Необычайно поздно горели в кабаках керосиновые «молнии», гремела гармонь, визжала ненастроенная скрипка и бренькали излюбленные хулиганьем дребезжащие балалайки. А там, где спускаются к Днепру черные ямы переулков, раздавался атаманский разбойничий посвист. И тени, пригнувшись, скользили у окон, накапливались у спусков, и тяжкая липкая ругань гудела во тьме…
Громили сразу со всех сторон.
Старый базар был взят в клещи. Ни войти, ни выйти. На этот раз ничего не жгли, словно дан был приказ: без огня, без пожаров!
«Работали» в темноте.
Наряды полиции, воинские патрули стучали коваными каблуками, звенели замками винтовок и ударами шашек о толстокожий сапог. Но перед полицейскими, перед офицерами в белых перчатках неизменной тишиной расступались звуки, и патруль, как игла, пронизывал квартал за кварталом, а справа, слева, позади и впереди шел бесовский зловонный хоровод, устилавший улицу пухом вспоротых подушек, раздиравший глубокую, от Днепра и до неба, темноту ночи криками схваченных за волосы женщин и визгом разбуженных детей…

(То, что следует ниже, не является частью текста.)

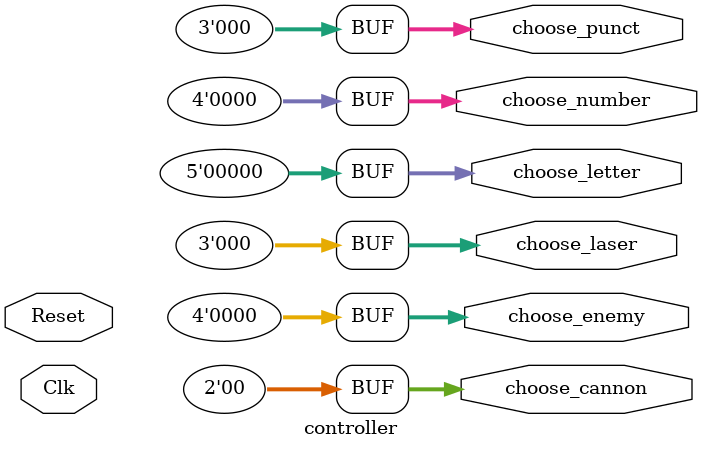
<source format=sv>
/* color_data.sv
 *
 * Index from text file determines color output.
 * Should match color palette in python code.
 */
module color_data ( input [1:0]	index,
						  output [7:0] sprite_r,
											sprite_g,
											sprite_b
							);

always_comb
	begin
		case(index)
			2'd0 : //white
				begin
					sprite_r = 8'hff;
					sprite_g = 8'hff;
					sprite_b = 8'hff;
				end
			2'd1 : //black
				begin
					sprite_r = 8'h00;
					sprite_g = 8'h00;
					sprite_b = 8'h00;
				end
			2'd2 : //green
				begin
					sprite_r = 8'h00;
					sprite_g = 8'hff;
					sprite_b = 8'h00;
				end
			2'd3 : //red
				begin
					sprite_r = 8'hff;
					sprite_g = 8'h00;
					sprite_b = 8'h00;
				end
			default :
				begin
					sprite_r = 8'bXXXXXXXX;
					sprite_g = 8'bXXXXXXXX;
					sprite_b = 8'bXXXXXXXX;
				end
		endcase
	end

endmodule




module controller ( input	logic   Clk,
                                  Reset,
							output logic [1:0] choose_cannon,
							output logic [2:0] choose_laser,
							output logic [3:0] choose_enemy,
							output logic [4:0] choose_letter,
							output logic [2:0] choose_punct,
							output logic [3:0] choose_number
							);

	enum logic [4:0] { Start } State, Next_state; //Internal state logic

  always_ff @ (posedge Clk)
  begin
    if (Reset)
      State <= Start;
    else
      State <= Next_state;

  end

  always_comb
  begin
    // Default next state is staying at current state
    Next_state = State;

    // Default controls signal values
    choose_cannon = 2'b00; //normal cannon
    choose_laser = 3'b000; //normal laser
    choose_enemy = 3'b000; //10pt laser pos 1
    choose_letter = 5'b00000; //A
    choose_punct = 3'b000; //=
    choose_number = 4'b0000; //0

    // Assign next state
    unique case (State)
      Start : ;

      default : ;

    endcase

    // Assign control signals based on current state
    case (State)
      Start : ;

      default : ;

    endcase
  end


endmodule

</source>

Казалось, чья-то твердая рука водит проворные тени. Пьяные толпы, не задерживаясь, подчинялись таинственным свисткам. По свисткам настойчиво громили окна, высаживали двери, лущили зеркала, становились сапогами на стенные часы и застекленные портреты, рвали бороды и женские косы и вспарывали белые животы, словно подушки с гусиным пухом…
Гайсинский, Миша и Рахиль не покинули постелей и тогда, когда кругом уже рвались крики и в переулках, то здесь, то там, вспыхивал истерический горловой крик.

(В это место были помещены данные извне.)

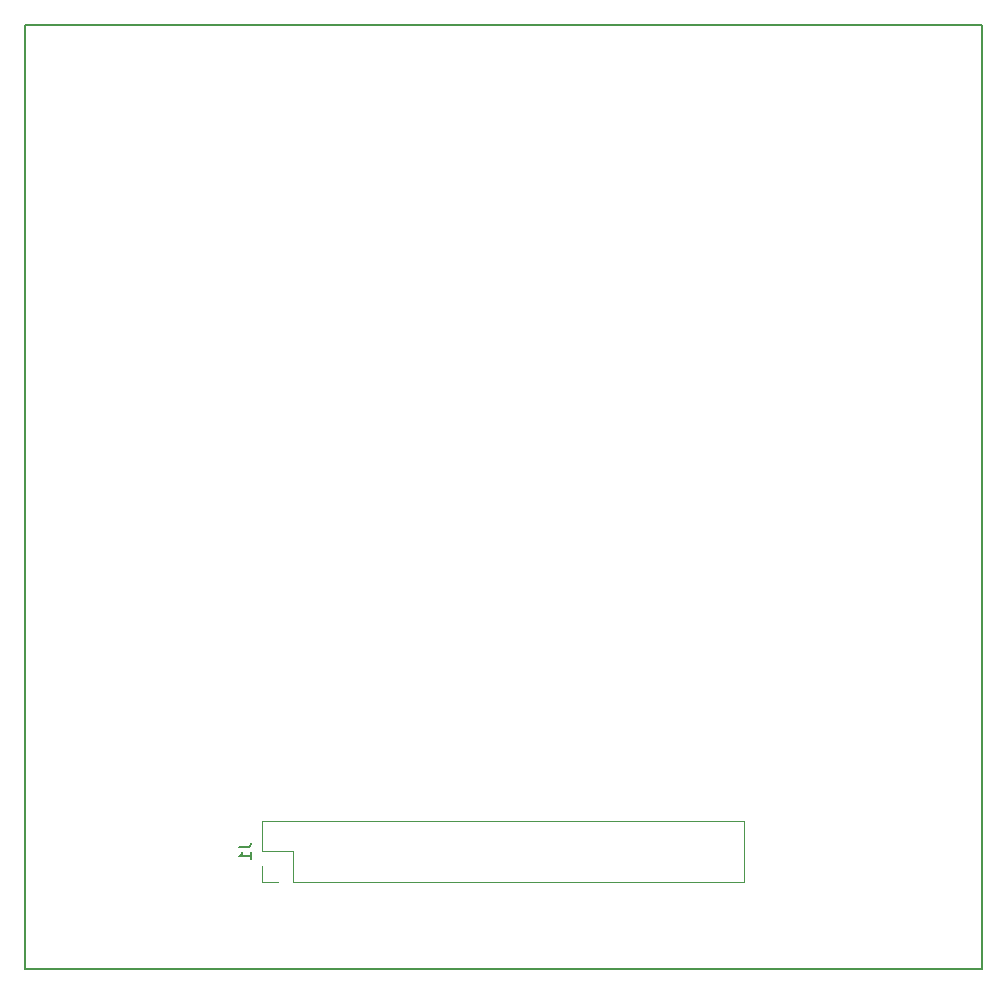
<source format=gbr>
G04 #@! TF.GenerationSoftware,KiCad,Pcbnew,5.0.2-bee76a0~70~ubuntu18.10.1*
G04 #@! TF.CreationDate,2019-01-06T00:11:04+02:00*
G04 #@! TF.ProjectId,GB-BRK-SLOT-A,47422d42-524b-42d5-934c-4f542d412e6b,v1.0*
G04 #@! TF.SameCoordinates,Original*
G04 #@! TF.FileFunction,Legend,Bot*
G04 #@! TF.FilePolarity,Positive*
%FSLAX46Y46*%
G04 Gerber Fmt 4.6, Leading zero omitted, Abs format (unit mm)*
G04 Created by KiCad (PCBNEW 5.0.2-bee76a0~70~ubuntu18.10.1) date su  6. tammikuuta 2019 00.11.04*
%MOMM*%
%LPD*%
G01*
G04 APERTURE LIST*
%ADD10C,0.150000*%
%ADD11C,0.120000*%
G04 APERTURE END LIST*
D10*
X128000000Y-70000000D02*
X128000000Y-150000000D01*
X47000000Y-70000000D02*
X128000000Y-70000000D01*
X47000000Y-150000000D02*
X128000000Y-150000000D01*
X47000000Y-70000000D02*
X47000000Y-150000000D01*
D11*
G04 #@! TO.C,J1*
X67120000Y-141270000D02*
X67120000Y-142600000D01*
X67120000Y-142600000D02*
X68450000Y-142600000D01*
X67120000Y-140000000D02*
X69720000Y-140000000D01*
X69720000Y-140000000D02*
X69720000Y-142600000D01*
X69720000Y-142600000D02*
X107880000Y-142600000D01*
X107880000Y-137400000D02*
X107880000Y-142600000D01*
X67120000Y-137400000D02*
X107880000Y-137400000D01*
X67120000Y-137400000D02*
X67120000Y-140000000D01*
G04 #@! TD*
G04 #@! TO.C,J1*
D10*
X65132380Y-139666666D02*
X65846666Y-139666666D01*
X65989523Y-139619047D01*
X66084761Y-139523809D01*
X66132380Y-139380952D01*
X66132380Y-139285714D01*
X66132380Y-140666666D02*
X66132380Y-140095238D01*
X66132380Y-140380952D02*
X65132380Y-140380952D01*
X65275238Y-140285714D01*
X65370476Y-140190476D01*
X65418095Y-140095238D01*
G04 #@! TD*
M02*

</source>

Куда идти? Разве на улице не страшней, чем в доме? В доме тихо, темно — домик крошечный, — может быть, пройдут мимо. Дом не на самой улице, он во дворе, перед ним сарай — ночью его можно и не заметить…
Миша сполз с постели и горячим лбом приложился к прохладному ночному стеклу. Старик Гайсинский лежал на кровати и время от времени тихо вздыхал. Рахиль собралась в комок под старым пледом. Миша уверен, что она, как и он, пронизана мелкой дрожью и по привычке прижимает руки к щекам. А в окне ничего не видно, только луна одиноко гуляет в небесных полях, и Святая Троица поднимает ей навстречу белые стены и темные острые главы…
— Отец, я выйду посмотрю… что делается. Может быть, все спокойно…
— Куда ты пойдешь? — волнуясь, прошептал отец. — Ну, куда ты пойдешь? И где это спокойно? Может быть, ты знаешь такое место, где спокойно? Разве ты не слышишь, что наверху и внизу кричат и бьют окна? Или тебе надо объяснять, кто это ломает двери?
— Это, наверное, на Старом базаре. Может быть, до нас не дойдут.
Миша вздрагивающими пальцами бесшумно открывает форточку. И шум нагло влетает в темную комнату, и кровать Рахили скрипит, будто без колес отправляется в дорогу, а старый Гайсинский уже по-настоящему, громко стонет.
Под окном легкая, летучая, будто большой зверь махнул пушистым хвостом, скользит тень. Миша отпрянул от окна, а потом опять припал лицом к стеклам. Это спешит, крадется домой сосед — сын бондаря Шнеерсона, тот самый, который не боится ни бога, ни черта, ни даже погромщиков.